21.06.2012
Narben in der Niere
Wissenschaftler des Universitätsklinikums Jena erforschen Gewebeumbildung in der Niere bei Diabetes
In einem von der Europäischen Stiftung für Diabetesforschung geförderten Projekt untersuchen Wissenschaftler des Uniklinikums Jena die Grundlagen von Gewebeveränderungen in der Niere bei Diabetes. Im Mittelpunkt ihres Interesses steht dabei ein Kollagen, das in der Umbildung und Wanderung von hochspezifischen Zellen der Nierenkanälchen zu Bindegewebszellen eine wesentliche Rolle spielt. Dieser Mechanismus läuft ähnlich ab wie die Zelldifferenzierung bei der Embryonalentwicklung oder die Bildung von Tumormetastasen.
Für etwa ein Drittel der Dialysepatienten in Deutschland ist das Versagen der Nierenfunktion eine Folge der Diabeteserkrankung.

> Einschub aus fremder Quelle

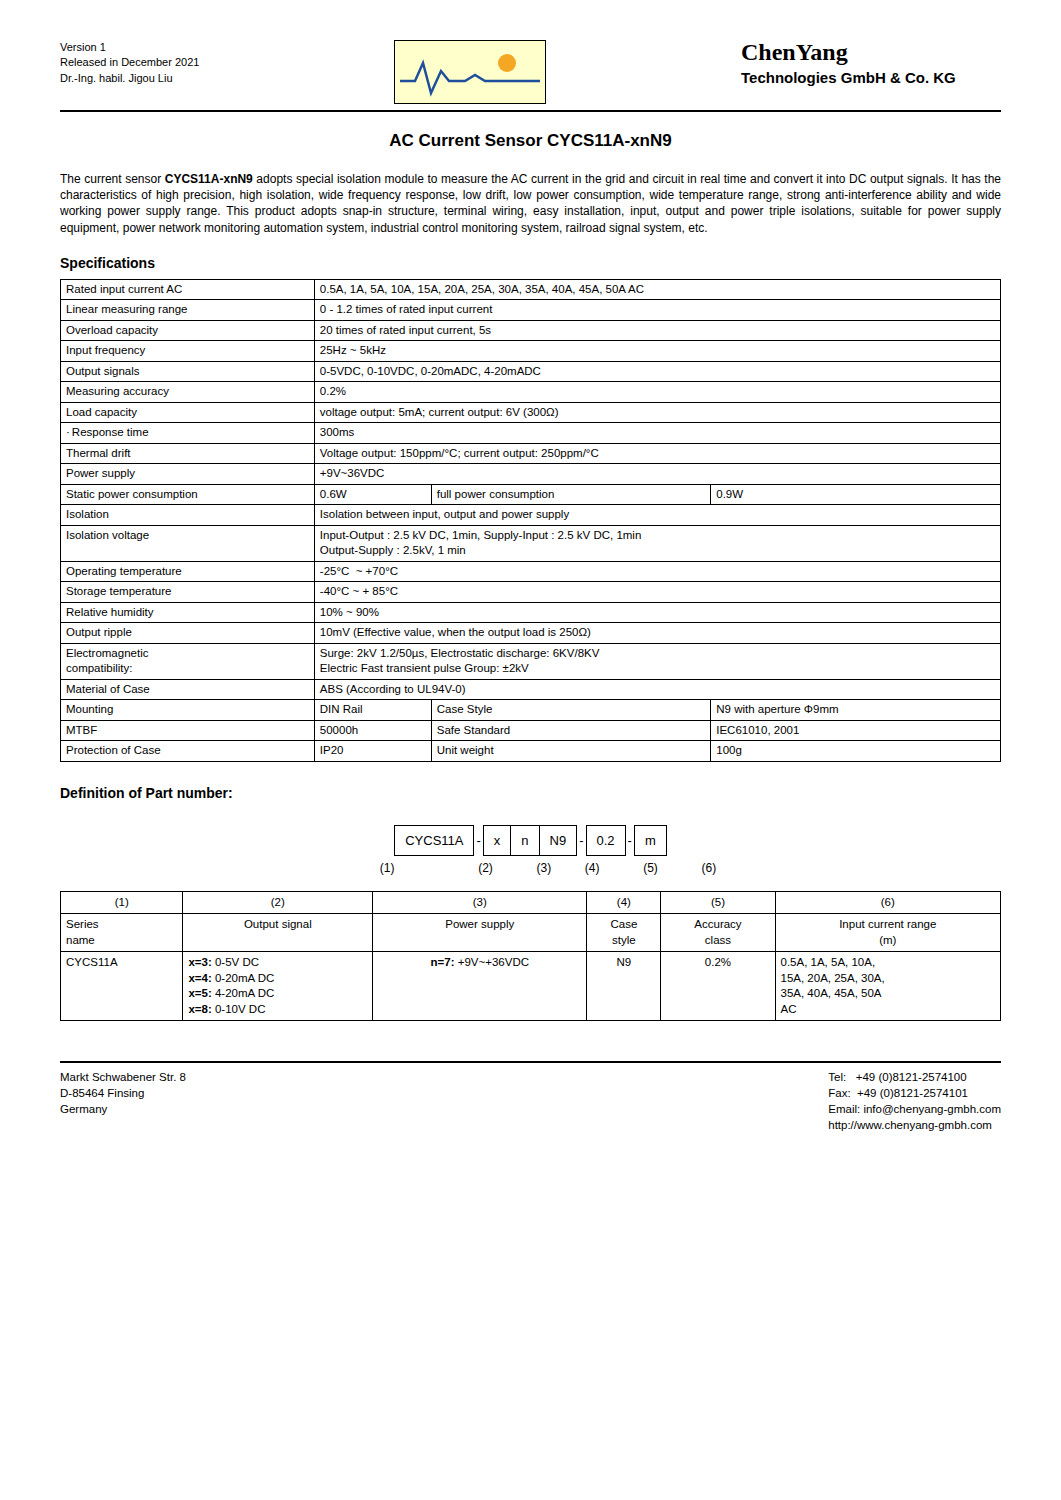Version 1
Released in December 2021
Dr.-Ing. habil. Jigou Liu
ChenYang
Technologies GmbH & Co. KG
AC Current Sensor CYCS11A-xnN9
The current sensor CYCS11A-xnN9 adopts special isolation module to measure the AC current in the grid and circuit in real time and convert it into DC output signals. It has the characteristics of high precision, high isolation, wide frequency response, low drift, low power consumption, wide temperature range, strong anti-interference ability and wide working power supply range. This product adopts snap-in structure, terminal wiring, easy installation, input, output and power triple isolations, suitable for power supply equipment, power network monitoring automation system, industrial control monitoring system, railroad signal system, etc.
Specifications
| Rated input current AC | 0.5A, 1A, 5A, 10A, 15A, 20A, 25A, 30A, 35A, 40A, 45A, 50A AC |
| Linear measuring range | 0 - 1.2 times of rated input current |
| Overload capacity | 20 times of rated input current, 5s |
| Input frequency | 25Hz ~ 5kHz |
| Output signals | 0-5VDC, 0-10VDC, 0-20mADC, 4-20mADC |
| Measuring accuracy | 0.2% |
| Load capacity | voltage output: 5mA; current output: 6V (300Ω) |
| Response time | 300ms |
| Thermal drift | Voltage output: 150ppm/°C; current output: 250ppm/°C |
| Power supply | +9V~36VDC |
| Static power consumption | 0.6W | full power consumption | 0.9W |
| Isolation | Isolation between input, output and power supply |
| Isolation voltage | Input-Output : 2.5 kV DC, 1min, Supply-Input : 2.5 kV DC, 1min Output-Supply : 2.5kV, 1 min |
| Operating temperature | -25°C ~ +70°C |
| Storage temperature | -40°C ~ + 85°C |
| Relative humidity | 10% ~ 90% |
| Output ripple | 10mV (Effective value, when the output load is 250Ω) |
| Electromagnetic compatibility: | Surge: 2kV 1.2/50µs, Electrostatic discharge: 6KV/8KV Electric Fast transient pulse Group: ±2kV |
| Material of Case | ABS (According to UL94V-0) |
| Mounting | DIN Rail | Case Style | N9 with aperture Φ9mm |
| MTBF | 50000h | Safe Standard | IEC61010, 2001 |
| Protection of Case | IP20 | Unit weight | 100g |
Definition of Part number:
| CYCS11A | - | x | n | N9 | - | 0.2 | - | m |
(1) (2) (3) (4) (5) (6)
| (1) | (2) | (3) | (4) | (5) | (6) |
| --- | --- | --- | --- | --- | --- |
| Series name | Output signal | Power supply | Case style | Accuracy class | Input current range (m) |
| CYCS11A | x=3: 0-5V DC x=4: 0-20mA DC x=5: 4-20mA DC x=8: 0-10V DC | n=7: +9V~+36VDC | N9 | 0.2% | 0.5A, 1A, 5A, 10A, 15A, 20A, 25A, 30A, 35A, 40A, 45A, 50A AC |
Markt Schwabener Str. 8
D-85464 Finsing
Germany
Tel: +49 (0)8121-2574100
Fax: +49 (0)8121-2574101
Email: info@chenyang-gmbh.com
http://www.chenyang-gmbh.com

Bei dieser diabetischen Nephropathie vernarben nach und nach die Nierenkörperchen, bis deren Filterfunktion schließlich völlig verloren geht. „Wenn sich die Nierenschädigung im Urin nachweisen lässt, gab es häufig schon weitere Folgeschäden und wir können nur noch versuchen, die restliche Nierenfunktion zu erhalten“, so Professor Gunter Wolf, Direktor der Klinik für Innere Medizin III am Uniklinikum Jena.

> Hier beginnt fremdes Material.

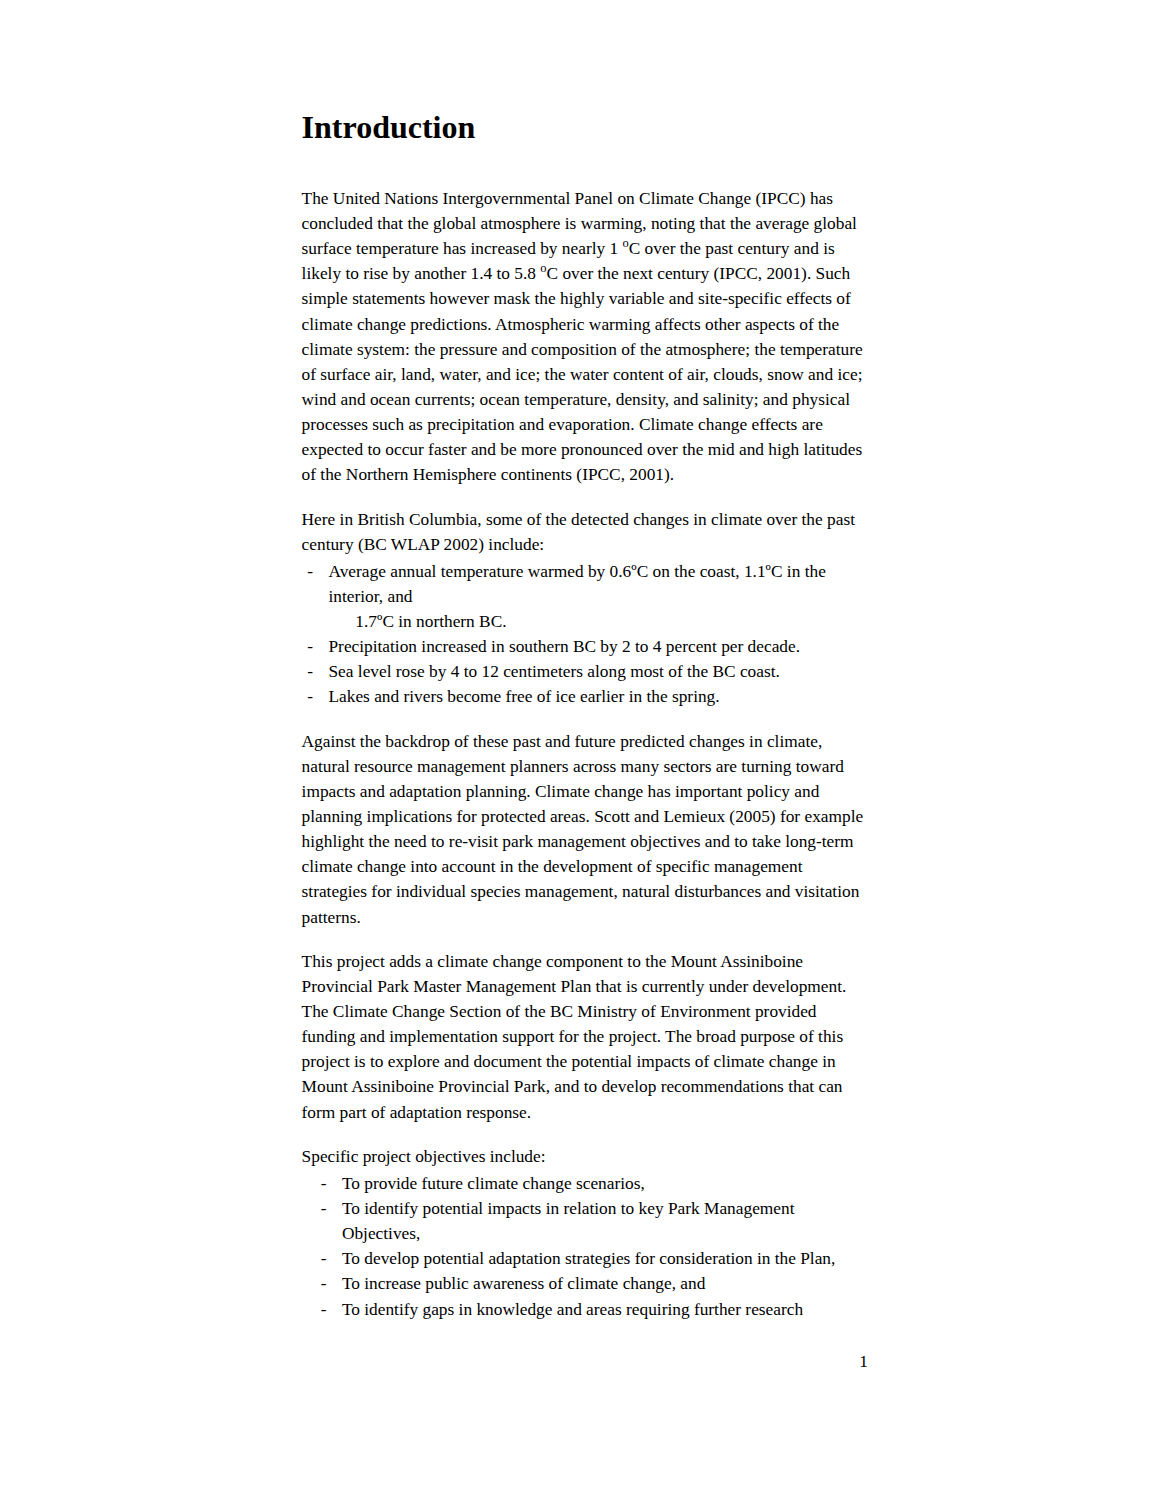Introduction
The United Nations Intergovernmental Panel on Climate Change (IPCC) has concluded that the global atmosphere is warming, noting that the average global surface temperature has increased by nearly 1 oC over the past century and is likely to rise by another 1.4 to 5.8 oC over the next century (IPCC, 2001). Such simple statements however mask the highly variable and site-specific effects of climate change predictions. Atmospheric warming affects other aspects of the climate system: the pressure and composition of the atmosphere; the temperature of surface air, land, water, and ice; the water content of air, clouds, snow and ice; wind and ocean currents; ocean temperature, density, and salinity; and physical processes such as precipitation and evaporation. Climate change effects are expected to occur faster and be more pronounced over the mid and high latitudes of the Northern Hemisphere continents (IPCC, 2001).
Here in British Columbia, some of the detected changes in climate over the past century (BC WLAP 2002) include:
Average annual temperature warmed by 0.6ºC on the coast, 1.1ºC in the interior, and
1.7ºC in northern BC.
Precipitation increased in southern BC by 2 to 4 percent per decade.
Sea level rose by 4 to 12 centimeters along most of the BC coast.
Lakes and rivers become free of ice earlier in the spring.
Against the backdrop of these past and future predicted changes in climate, natural resource management planners across many sectors are turning toward impacts and adaptation planning. Climate change has important policy and planning implications for protected areas. Scott and Lemieux (2005) for example highlight the need to re-visit park management objectives and to take long-term climate change into account in the development of specific management strategies for individual species management, natural disturbances and visitation patterns.
This project adds a climate change component to the Mount Assiniboine Provincial Park Master Management Plan that is currently under development. The Climate Change Section of the BC Ministry of Environment provided funding and implementation support for the project. The broad purpose of this project is to explore and document the potential impacts of climate change in Mount Assiniboine Provincial Park, and to develop recommendations that can form part of adaptation response.
Specific project objectives include:
To provide future climate change scenarios,
To identify potential impacts in relation to key Park Management Objectives,
To develop potential adaptation strategies for consideration in the Plan,
To increase public awareness of climate change, and
To identify gaps in knowledge and areas requiring further research
1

Kollagen vom Typ VIII im Visier der Forscher
Auf der Suche nach frühen Hinweisen für eine Nephropathie werden die Details des Gewebeumbildungsprozesses in der Niere erforscht. „Wir verstehen erst in Ansätzen, welche Rolle die dabei beteiligten Zellen, Stoffwechselprodukte und Botenstoffe im einzelnen spielen“, beschreibt Dr. Ivonne Löffler die Komplexität des Prozesses. Einen der Mitspieler hat die Biologin vom nephrologischen Forschungslabor der Klinik jetzt ins Visier gefasst: Kollagen vom Typ VIII, einer von insgesamt 28 beim Menschen vorkommenden Typen des Strukturproteins. In einem einjährigen Forschungsprojekt, das von der Europäischen Stiftung für Diabetesforschung mit 100.000 Euro unterstützt wird, will Ivonne Löffler die Rolle dieses Kollagens in der diabetischen Nephropathie genauer untersuchen.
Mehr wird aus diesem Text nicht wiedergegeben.